ScreenSpot-Pro: 72.7% accuracy, almost double the next best at 36.2%.
Vending-Bench 2: Average net value of $5,478.16, about 1.4× above second place.
Check out the table below for more benchmark results.
This combination of deep reasoning, strong tool use, and multimodal fluency makes Gemini 3 Pro a natural fit for retrieval-augmented generation (RAG). Pair it with Milvus, the high-performance open-source vector database built for billion-scale semantic search, and you get a retrieval layer that grounds responses, scales cleanly, and stays production-reliable even under heavy workloads.
In this post, we’ll break down what’s new in Gemini 3 Pro, why it elevates RAG workflows, and how to build a clean, efficient RAG pipeline using Milvus as your retrieval backbone.
Major Upgrades in Gemini 3 Pro
Gemini 3 Pro introduces a set of substantial upgrades that reshape how the model reasons, creates, executes tasks, and interacts with users. These improvements fall into four major capability areas:
Multimodal Understanding and Reasoning
Gemini 3 Pro sets new records across important multimodal benchmarks, including ARC-AGI-2 for visual reasoning, MMMU-Pro for cross-modal understanding, and Video-MMMU for video comprehension and knowledge acquisition. The model also introduces Deep Think, an extended reasoning mode that enables structured, multi-step logical processing. This results in significantly higher accuracy on complex problems where traditional chain-of-thought models tend to fail.
Code Generation
The model takes generative coding to a new level. Gemini 3 Pro can produce interactive SVGs, full web applications, 3D scenes, and even functional games — including Minecraft-like environments and browser-based billiards — all from a single natural-language prompt. Front-end development benefits especially: the model can re-create existing UI designs with high fidelity or translate a screenshot directly into production-ready code, making iterative UI work dramatically faster.
AI Agents and Tool Use
With user permission, Gemini 3 Pro can access data from a user’s Google device to perform long-horizon, multi-step tasks such as planning trips or booking rental cars. This agentic capability is reflected in its strong performance on Vending-Bench 2, a benchmark specifically designed to stress-test long-horizon tool use. The model also supports professional-grade agent workflows, including executing terminal commands and interacting with external tools through well-defined APIs.
Generative UI
Gemini 3 Pro moves past the conventional one-question-one-answer model and introduces generative UI, where the model can build entire interactive experiences dynamically. Instead of returning static text, it can generate fully customized interfaces — for example, a rich, adjustable travel planner — directly in response to user instructions. This shifts LLMs from passive responders to active interface generators.

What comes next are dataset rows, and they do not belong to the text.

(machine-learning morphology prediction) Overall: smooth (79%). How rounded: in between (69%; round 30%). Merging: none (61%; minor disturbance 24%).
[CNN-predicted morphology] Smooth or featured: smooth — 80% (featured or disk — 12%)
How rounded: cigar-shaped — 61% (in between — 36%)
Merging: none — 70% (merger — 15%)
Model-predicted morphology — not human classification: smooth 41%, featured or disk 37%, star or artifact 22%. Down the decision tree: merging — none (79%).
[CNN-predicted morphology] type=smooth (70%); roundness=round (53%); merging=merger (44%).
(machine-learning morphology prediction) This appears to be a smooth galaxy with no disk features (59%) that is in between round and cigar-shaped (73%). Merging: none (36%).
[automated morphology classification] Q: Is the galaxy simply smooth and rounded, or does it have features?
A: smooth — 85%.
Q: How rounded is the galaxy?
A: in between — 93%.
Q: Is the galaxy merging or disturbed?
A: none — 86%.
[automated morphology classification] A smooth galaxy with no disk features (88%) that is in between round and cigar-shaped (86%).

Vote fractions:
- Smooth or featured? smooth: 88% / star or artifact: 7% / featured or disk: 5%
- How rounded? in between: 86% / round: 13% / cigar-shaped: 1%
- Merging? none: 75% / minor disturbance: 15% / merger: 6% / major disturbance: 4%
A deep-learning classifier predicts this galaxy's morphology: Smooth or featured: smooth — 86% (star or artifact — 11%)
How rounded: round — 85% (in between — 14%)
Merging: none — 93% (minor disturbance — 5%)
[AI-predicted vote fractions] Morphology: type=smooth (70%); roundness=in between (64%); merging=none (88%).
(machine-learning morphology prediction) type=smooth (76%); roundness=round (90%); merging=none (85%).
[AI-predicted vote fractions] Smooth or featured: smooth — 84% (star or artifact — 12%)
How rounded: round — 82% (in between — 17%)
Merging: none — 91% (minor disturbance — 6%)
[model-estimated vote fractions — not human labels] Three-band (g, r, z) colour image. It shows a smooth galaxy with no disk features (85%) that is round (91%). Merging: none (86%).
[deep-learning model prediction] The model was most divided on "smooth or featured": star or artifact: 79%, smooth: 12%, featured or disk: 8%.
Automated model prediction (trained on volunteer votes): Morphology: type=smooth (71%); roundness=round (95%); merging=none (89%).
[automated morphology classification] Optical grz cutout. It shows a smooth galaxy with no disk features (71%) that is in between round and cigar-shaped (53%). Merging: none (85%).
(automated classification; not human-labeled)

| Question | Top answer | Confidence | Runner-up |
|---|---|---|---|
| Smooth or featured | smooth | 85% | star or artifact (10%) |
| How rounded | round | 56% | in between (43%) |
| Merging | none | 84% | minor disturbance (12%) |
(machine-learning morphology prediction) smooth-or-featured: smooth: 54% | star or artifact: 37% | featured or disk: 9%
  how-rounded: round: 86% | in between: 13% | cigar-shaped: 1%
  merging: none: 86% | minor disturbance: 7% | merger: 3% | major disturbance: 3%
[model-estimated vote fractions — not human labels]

Putting Gemini 3 Pro to the Test
Beyond benchmark results, we ran a series of hands-on tests to understand how Gemini 3 Pro behaves in real workflows. The outcomes highlight how its multimodal reasoning, generative capabilities, and long-horizon planning translate into practical value for developers.
Multimodal understanding
Gemini 3 Pro shows impressive versatility across text, images, video, and code. In our test, we uploaded a Zilliz video directly from YouTube. The model processed the entire clip — including narration, transitions, and on-screen text — in roughly 40 seconds, an unusually fast turnaround for long-form multimodal content.
Google’s internal evaluations show similar behavior: Gemini 3 Pro handled handwritten recipes across multiple languages, transcribed and translated each one, and compiled them into a shareable family recipe book.
Zero-Shot Tasks
Gemini 3 Pro can generate fully interactive web UIs with no prior examples or scaffolding. When prompted to create a polished, retro-futuristic 3D spaceship web game, the model produced a complete interactive scene: a neon-purple grid, cyberpunk-style ships, glowing particle effects, and smooth camera controls — all in a single zero-shot response.
Complex Task Planning
The model also demonstrates stronger long-horizon task planning than many of its peers. In our inbox-organization test, Gemini 3 Pro behaved much like an AI administrative assistant: categorizing messy emails into project buckets, drafting actionable suggestions (reply, follow-up, archive), and presenting a clean, structured summary. With the model’s plan laid out, the entire inbox could be cleared with a single confirmation click.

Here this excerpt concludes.